> [Task details]: Whenever a line in the material below contains "lines", copy that line.

Input data: Begin

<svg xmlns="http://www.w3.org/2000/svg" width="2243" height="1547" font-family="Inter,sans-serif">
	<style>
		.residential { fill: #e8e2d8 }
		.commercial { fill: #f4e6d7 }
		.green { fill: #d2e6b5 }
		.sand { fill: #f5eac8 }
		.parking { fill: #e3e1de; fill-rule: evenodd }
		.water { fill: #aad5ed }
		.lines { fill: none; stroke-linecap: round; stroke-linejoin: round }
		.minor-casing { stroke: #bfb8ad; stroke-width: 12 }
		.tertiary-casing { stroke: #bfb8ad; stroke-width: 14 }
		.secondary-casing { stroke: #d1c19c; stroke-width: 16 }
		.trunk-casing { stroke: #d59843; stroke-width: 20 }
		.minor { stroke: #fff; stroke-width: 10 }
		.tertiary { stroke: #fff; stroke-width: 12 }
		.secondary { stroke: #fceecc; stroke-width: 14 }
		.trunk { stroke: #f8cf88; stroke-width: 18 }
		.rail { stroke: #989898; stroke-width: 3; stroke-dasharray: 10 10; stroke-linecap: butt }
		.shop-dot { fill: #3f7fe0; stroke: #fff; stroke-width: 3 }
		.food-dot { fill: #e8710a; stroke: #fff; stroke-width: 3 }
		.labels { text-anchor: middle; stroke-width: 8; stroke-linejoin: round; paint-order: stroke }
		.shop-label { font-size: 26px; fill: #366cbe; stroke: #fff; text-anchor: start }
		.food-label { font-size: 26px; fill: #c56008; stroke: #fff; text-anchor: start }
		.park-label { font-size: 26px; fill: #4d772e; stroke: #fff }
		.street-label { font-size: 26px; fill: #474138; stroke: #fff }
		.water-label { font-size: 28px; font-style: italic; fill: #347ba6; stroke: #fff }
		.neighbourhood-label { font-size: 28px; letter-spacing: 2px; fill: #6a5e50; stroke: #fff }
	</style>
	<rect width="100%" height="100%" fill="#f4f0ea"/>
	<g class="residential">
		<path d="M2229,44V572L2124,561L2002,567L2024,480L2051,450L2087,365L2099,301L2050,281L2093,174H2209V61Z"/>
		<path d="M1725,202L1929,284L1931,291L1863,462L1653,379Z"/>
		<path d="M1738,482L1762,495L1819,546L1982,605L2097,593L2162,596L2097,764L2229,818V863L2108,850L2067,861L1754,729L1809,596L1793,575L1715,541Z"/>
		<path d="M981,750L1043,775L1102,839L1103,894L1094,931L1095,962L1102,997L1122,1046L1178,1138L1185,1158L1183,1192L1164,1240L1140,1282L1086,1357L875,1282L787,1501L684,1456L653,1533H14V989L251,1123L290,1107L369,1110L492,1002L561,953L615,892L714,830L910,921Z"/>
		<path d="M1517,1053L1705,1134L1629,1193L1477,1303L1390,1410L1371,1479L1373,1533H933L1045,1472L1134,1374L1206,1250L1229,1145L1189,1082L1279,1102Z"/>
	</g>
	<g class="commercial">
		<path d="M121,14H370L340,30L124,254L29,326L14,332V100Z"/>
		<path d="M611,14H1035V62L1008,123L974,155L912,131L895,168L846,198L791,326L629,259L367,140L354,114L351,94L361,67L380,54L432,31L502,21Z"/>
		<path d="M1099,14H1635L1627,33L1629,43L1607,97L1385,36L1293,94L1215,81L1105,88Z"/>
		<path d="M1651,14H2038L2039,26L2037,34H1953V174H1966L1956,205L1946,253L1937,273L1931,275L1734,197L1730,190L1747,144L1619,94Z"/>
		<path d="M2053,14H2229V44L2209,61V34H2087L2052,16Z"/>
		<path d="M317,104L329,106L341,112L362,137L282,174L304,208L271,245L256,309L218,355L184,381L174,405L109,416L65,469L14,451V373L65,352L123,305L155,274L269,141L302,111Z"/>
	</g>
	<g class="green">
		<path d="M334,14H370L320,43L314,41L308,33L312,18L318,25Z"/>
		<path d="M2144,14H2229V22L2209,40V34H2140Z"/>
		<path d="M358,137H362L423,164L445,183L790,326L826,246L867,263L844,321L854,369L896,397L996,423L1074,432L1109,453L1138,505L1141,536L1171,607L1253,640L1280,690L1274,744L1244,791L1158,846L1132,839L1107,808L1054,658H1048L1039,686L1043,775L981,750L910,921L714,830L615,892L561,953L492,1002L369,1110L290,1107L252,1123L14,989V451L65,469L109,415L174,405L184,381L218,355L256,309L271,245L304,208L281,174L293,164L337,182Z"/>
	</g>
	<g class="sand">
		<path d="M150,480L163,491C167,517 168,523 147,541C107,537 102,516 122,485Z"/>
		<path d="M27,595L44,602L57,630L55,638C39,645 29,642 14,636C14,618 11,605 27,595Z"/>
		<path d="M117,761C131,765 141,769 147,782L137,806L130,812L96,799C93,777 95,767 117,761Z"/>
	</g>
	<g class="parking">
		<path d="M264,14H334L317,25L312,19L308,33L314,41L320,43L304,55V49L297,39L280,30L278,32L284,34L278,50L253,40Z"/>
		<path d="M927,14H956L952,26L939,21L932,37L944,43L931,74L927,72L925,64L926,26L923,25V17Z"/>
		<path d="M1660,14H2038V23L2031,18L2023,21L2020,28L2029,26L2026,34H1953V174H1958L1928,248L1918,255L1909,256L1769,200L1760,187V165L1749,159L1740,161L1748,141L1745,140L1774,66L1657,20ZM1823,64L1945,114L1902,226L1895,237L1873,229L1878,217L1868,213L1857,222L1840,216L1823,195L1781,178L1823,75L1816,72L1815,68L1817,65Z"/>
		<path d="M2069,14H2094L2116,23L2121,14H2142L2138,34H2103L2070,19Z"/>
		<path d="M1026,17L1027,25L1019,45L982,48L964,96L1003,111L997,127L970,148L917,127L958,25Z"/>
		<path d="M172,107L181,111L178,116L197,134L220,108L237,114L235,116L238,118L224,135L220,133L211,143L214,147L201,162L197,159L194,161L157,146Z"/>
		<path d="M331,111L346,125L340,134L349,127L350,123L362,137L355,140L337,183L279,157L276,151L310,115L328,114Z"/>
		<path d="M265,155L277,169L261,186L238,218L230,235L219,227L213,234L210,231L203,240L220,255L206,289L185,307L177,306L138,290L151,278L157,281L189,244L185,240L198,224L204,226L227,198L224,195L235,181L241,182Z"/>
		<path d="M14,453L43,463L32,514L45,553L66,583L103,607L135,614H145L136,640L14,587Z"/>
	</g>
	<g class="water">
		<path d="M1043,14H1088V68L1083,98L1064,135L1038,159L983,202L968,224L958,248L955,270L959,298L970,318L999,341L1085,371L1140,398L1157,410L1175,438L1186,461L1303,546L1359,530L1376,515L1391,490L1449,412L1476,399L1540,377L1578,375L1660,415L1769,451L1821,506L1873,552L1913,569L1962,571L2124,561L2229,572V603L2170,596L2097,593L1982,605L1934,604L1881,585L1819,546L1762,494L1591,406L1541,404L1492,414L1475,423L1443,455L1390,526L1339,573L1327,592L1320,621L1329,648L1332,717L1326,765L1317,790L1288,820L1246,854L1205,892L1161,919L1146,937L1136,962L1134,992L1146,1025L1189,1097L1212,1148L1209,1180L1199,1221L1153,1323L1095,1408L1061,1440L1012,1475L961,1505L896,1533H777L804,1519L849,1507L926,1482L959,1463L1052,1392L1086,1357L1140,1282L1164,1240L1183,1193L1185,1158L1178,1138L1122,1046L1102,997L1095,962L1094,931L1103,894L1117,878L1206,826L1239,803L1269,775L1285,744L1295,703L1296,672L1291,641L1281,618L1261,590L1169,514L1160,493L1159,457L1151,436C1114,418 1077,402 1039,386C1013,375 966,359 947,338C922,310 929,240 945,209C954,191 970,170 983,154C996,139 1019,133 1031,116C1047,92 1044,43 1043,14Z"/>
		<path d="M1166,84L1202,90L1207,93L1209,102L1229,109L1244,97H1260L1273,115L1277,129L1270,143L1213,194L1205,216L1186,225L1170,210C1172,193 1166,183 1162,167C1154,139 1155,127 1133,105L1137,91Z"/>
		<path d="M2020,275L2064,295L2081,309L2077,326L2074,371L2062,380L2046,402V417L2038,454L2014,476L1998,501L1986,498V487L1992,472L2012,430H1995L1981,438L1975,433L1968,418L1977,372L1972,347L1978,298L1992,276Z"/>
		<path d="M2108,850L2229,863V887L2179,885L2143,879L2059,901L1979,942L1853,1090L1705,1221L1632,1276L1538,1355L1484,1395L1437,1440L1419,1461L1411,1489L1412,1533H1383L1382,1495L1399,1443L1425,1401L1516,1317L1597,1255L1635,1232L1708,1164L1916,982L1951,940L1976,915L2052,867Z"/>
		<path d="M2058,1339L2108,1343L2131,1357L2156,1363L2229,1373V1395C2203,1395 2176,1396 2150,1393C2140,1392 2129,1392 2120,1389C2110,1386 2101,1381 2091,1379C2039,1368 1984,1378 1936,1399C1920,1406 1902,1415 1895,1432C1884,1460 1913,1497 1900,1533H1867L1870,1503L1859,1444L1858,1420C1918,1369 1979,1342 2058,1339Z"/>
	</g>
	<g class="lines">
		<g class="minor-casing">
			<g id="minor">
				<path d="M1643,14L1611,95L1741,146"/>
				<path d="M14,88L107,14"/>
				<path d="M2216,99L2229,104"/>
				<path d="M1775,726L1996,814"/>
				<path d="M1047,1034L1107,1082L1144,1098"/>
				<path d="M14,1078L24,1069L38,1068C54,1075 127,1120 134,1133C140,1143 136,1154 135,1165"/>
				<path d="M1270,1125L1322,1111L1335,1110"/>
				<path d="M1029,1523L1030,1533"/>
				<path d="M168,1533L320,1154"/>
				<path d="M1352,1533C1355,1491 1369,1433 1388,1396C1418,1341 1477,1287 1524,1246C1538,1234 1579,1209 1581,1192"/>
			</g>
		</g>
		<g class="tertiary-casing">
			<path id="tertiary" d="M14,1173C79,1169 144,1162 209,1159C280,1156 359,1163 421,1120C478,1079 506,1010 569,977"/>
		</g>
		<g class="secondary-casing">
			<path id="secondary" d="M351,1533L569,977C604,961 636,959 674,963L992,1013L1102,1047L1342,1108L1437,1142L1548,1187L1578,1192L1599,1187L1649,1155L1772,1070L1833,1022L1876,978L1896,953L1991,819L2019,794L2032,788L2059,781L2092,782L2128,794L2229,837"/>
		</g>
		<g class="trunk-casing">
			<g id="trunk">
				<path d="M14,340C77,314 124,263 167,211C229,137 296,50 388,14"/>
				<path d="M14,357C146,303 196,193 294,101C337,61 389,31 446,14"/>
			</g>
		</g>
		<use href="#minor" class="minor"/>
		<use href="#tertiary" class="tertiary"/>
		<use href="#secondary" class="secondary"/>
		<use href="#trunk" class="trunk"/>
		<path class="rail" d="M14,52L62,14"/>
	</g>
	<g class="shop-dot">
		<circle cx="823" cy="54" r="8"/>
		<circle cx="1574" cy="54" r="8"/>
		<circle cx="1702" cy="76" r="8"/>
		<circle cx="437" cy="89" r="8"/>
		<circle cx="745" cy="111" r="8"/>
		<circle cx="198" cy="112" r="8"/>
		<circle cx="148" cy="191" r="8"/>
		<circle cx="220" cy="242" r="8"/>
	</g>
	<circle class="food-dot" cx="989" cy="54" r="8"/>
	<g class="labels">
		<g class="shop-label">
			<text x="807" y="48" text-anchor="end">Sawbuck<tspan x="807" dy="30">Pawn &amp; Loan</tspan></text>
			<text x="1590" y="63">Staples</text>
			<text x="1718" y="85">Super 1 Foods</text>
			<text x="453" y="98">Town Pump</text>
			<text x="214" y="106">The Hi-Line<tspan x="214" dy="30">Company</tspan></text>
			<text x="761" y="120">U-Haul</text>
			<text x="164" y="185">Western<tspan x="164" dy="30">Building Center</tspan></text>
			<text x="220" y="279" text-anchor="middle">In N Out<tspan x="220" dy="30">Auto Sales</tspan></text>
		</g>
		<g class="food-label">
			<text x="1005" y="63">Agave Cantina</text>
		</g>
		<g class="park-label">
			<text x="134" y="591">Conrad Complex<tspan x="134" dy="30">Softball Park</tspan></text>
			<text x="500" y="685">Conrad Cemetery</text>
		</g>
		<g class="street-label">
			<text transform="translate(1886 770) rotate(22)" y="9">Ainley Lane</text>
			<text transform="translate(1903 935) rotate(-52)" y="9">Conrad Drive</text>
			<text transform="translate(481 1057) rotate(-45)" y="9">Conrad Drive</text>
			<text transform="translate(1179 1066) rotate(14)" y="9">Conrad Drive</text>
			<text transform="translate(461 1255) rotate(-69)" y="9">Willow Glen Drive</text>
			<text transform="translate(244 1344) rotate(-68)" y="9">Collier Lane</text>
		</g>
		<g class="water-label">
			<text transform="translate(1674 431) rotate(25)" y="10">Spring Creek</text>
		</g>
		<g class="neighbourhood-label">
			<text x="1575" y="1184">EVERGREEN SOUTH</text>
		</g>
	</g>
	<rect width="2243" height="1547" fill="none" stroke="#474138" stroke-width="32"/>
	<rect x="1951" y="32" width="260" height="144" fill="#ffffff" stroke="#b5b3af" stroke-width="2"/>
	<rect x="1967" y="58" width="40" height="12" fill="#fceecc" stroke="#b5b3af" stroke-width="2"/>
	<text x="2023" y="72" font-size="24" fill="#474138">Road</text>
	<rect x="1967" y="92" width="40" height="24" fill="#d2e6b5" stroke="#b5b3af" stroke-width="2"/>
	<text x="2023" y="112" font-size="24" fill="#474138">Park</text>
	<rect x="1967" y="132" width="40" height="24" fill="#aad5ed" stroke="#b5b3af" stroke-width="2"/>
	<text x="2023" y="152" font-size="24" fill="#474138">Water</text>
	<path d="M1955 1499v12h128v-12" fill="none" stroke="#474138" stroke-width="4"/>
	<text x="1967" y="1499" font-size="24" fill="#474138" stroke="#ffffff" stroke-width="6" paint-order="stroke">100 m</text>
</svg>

Input data: End

> [Answer to the exercise]:
		.lines { fill: none; stroke-linecap: round; stroke-linejoin: round }
	<g class="lines">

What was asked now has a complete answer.